The Reading Experience Database (RED) project is dedicated to collecting and using evidences of reading experiences for teaching and research. The project has created a large and very rich database regarding specific situations in which a person has read a text, and how such an experience was evidenced.
RED is one of the projects from the Open University’s Faculty of Arts working with LUCERO, as an early example on how linked data can be applied to research in humanities, and in general. And it is really a very good example! We have been working on an initial method to extract the content of the RED database into RDF, combining several well known vocabularies (see figure below). While we are still at an early stage in the whole process, this has given us a great insight into the challenges and potentials for linked data in such a domain.
Data cleaning is clearly one of our biggest issues. The RED database is mostly based on contributions from various people, from researchers in humanities connected to the project, to interested individuals. As a result, many entities are duplicated, misspelled, or mistakenly aggregated. A lot of these problems can be addressed automatically through filters, but the major part has to be addressed by the RED team, who are currently involved in a cleaning, normalisation and restructuration process.
Unsurprisingly, where the linked data approach really creates novelty here is in the links. We have published a “preview” of the dataset in data.open.ac.uk, we initial sets of links for people and places, to their (supposed) equivalent in DBPedia. For example, Virginia Woolf, who is both an author and a reader in the RED database, is represented as http://data.open.ac.uk/page/red/person/woolf-virginia, which is linked to the corresponding DBPedia http://dbpedia.org/page/Virginia_Woolf.

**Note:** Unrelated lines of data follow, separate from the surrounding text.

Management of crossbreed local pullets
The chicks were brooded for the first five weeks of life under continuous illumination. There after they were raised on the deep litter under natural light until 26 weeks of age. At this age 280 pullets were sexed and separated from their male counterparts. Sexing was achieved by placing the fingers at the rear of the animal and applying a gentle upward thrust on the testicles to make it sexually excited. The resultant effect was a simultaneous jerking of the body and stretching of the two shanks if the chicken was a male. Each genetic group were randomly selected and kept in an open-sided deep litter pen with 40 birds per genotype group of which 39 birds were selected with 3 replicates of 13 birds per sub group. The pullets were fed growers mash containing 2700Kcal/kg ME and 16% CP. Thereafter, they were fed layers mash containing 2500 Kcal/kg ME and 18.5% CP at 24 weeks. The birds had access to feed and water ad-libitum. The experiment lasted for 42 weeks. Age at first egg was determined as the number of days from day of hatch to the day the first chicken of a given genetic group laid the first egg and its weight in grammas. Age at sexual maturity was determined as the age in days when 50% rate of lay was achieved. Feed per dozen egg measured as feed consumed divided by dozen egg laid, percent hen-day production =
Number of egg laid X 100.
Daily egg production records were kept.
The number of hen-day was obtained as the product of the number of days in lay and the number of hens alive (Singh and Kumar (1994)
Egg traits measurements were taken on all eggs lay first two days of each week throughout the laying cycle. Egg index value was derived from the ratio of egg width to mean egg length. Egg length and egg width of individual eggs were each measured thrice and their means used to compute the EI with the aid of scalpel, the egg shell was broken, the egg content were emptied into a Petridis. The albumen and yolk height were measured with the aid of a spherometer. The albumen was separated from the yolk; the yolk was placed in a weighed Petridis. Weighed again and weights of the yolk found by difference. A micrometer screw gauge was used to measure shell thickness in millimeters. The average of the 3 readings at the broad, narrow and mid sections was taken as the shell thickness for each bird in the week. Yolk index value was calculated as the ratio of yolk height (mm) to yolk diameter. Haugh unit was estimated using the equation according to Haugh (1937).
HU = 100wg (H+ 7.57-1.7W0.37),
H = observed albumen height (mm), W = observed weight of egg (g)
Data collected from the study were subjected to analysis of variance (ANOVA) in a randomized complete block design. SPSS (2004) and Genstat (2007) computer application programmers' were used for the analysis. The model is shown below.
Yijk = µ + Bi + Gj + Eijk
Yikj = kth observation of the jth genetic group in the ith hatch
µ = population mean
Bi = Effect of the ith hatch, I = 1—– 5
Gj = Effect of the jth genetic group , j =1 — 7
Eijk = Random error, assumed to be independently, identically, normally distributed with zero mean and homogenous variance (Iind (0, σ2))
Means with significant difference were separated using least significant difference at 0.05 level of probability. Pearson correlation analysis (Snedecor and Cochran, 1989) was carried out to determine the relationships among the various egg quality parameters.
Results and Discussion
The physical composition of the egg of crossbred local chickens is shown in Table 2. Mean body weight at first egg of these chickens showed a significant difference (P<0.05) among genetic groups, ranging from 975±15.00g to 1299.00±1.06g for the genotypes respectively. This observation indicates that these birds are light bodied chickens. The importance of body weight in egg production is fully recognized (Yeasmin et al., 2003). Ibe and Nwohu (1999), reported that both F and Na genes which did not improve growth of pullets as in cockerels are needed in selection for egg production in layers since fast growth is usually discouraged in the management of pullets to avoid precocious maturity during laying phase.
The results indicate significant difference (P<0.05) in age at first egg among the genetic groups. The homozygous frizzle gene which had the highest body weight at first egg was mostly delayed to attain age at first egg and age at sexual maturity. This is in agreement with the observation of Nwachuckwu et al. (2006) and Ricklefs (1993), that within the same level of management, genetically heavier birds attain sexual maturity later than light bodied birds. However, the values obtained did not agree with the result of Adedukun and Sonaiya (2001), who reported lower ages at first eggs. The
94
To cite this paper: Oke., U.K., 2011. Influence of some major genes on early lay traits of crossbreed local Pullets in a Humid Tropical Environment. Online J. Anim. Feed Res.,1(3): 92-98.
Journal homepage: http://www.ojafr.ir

This might not look like much in principle, but in reality, it opens up to new ways to look at the data, that couldn’t be anticipated even by the researchers involved in modelling it. I gave a quick talk at a workshop organised two weeks ago by the RED team, to an audience of researchers and lecturers in humanities (see picture above). Showing the benefit of linked data to such an audience is clearly not the most trivial task. I therefore developed a small demonstrator that presents in one page the information about a given person from the RED database (here, Virginia Woolf), together with some information from DBPedia (abstract, categories, and influences). Now, where it becomes interesting, is that the information from DBPedia can be used to filter and browse the information in the RED Database. What this demonstration can do is, through clicking on the corresponding categories, tell you what other people in RED are, according to DPPedia, People from Kensington, People With Bipolar Disorder, Bisexual Writers, Writers Who Committed Suicide, etc. Looking at this, through one simple set of links to one dataset, we can already see emerge a brand new research questions and a new set of research practices, together with the data to start exploring them. We can only be overwhelmed thinking about what will happen when the approach is generalised to more links, more datasets, and more research projects.